▶ _What you have to do_
Go through the listing and state how many lines hold the string "experienta". Nothing else is needed.

------ Working data

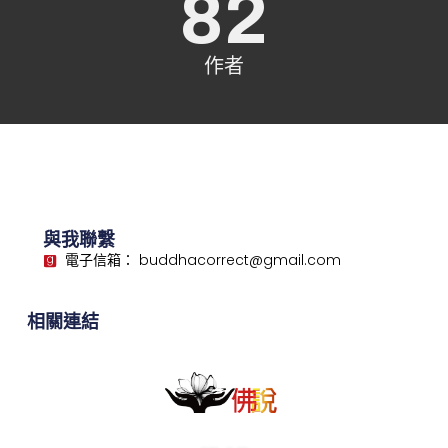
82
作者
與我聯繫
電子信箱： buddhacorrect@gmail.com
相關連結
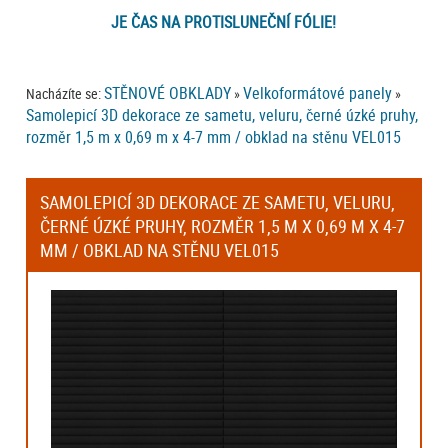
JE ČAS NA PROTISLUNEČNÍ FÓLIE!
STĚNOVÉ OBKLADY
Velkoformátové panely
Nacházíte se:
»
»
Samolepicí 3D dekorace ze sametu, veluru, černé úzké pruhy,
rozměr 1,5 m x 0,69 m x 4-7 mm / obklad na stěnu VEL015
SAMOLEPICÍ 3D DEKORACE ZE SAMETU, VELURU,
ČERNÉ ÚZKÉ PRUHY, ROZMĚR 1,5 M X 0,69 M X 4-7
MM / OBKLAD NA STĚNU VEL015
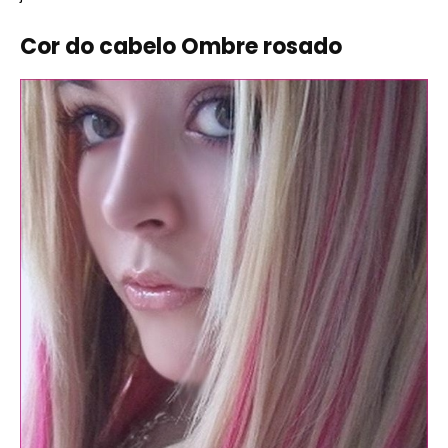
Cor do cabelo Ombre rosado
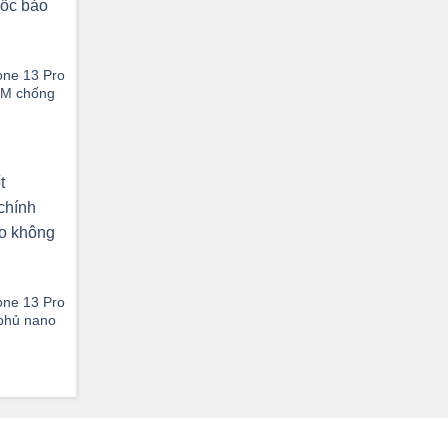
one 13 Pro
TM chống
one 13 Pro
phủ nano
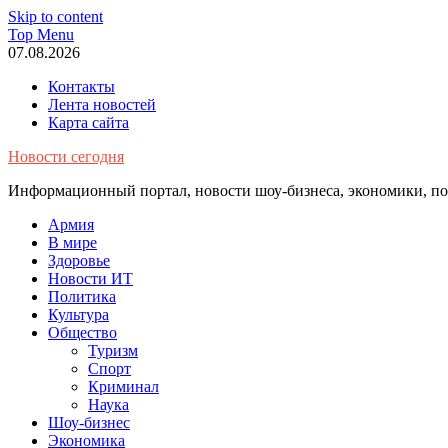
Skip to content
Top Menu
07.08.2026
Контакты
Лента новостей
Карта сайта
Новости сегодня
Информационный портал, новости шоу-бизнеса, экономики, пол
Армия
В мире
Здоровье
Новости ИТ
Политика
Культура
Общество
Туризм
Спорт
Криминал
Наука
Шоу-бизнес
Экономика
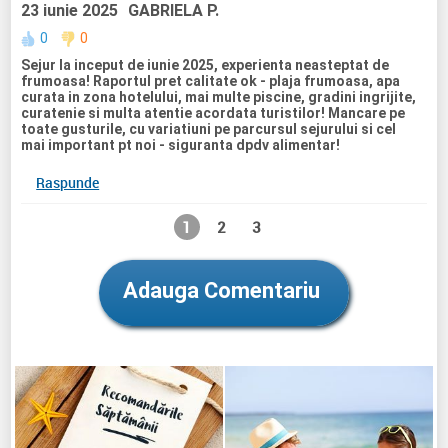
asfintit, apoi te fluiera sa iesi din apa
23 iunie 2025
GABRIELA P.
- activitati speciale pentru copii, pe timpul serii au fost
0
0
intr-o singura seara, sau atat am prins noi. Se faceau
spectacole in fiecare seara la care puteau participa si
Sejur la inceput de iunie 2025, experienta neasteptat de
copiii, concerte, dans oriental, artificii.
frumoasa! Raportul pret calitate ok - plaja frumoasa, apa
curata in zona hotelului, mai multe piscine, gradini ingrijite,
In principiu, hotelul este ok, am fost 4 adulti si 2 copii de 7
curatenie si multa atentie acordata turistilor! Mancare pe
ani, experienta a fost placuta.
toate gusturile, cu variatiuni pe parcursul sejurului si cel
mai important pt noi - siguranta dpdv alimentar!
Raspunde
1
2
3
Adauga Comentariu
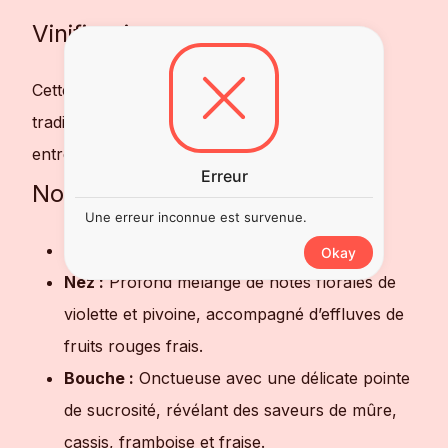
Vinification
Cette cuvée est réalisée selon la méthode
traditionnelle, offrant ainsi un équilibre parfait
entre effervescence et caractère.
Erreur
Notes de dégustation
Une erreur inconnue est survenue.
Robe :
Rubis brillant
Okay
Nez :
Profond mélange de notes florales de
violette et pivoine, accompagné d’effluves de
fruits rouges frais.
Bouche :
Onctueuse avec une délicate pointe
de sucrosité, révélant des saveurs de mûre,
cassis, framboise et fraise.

------------
------ Working data

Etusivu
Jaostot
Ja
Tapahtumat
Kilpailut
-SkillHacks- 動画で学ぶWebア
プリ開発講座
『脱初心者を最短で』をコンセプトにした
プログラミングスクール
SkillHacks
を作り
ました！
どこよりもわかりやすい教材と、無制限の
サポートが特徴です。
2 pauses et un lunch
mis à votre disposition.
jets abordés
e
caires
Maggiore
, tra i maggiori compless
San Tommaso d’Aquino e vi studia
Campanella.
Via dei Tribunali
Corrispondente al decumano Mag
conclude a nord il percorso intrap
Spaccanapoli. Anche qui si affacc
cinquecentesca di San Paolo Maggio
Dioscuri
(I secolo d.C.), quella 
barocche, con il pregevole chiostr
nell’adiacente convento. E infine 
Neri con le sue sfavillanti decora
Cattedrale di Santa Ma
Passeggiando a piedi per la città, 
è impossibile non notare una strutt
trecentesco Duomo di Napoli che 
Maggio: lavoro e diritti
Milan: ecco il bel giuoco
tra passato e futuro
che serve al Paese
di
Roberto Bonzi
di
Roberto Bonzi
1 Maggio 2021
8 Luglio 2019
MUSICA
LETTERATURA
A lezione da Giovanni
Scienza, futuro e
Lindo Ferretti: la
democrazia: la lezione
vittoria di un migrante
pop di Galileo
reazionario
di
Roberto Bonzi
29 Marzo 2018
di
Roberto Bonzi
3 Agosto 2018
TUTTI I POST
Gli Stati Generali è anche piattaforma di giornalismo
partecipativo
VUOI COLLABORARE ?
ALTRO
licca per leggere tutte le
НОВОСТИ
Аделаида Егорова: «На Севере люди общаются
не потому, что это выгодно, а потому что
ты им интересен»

------------

▶ _Exercise answer_
2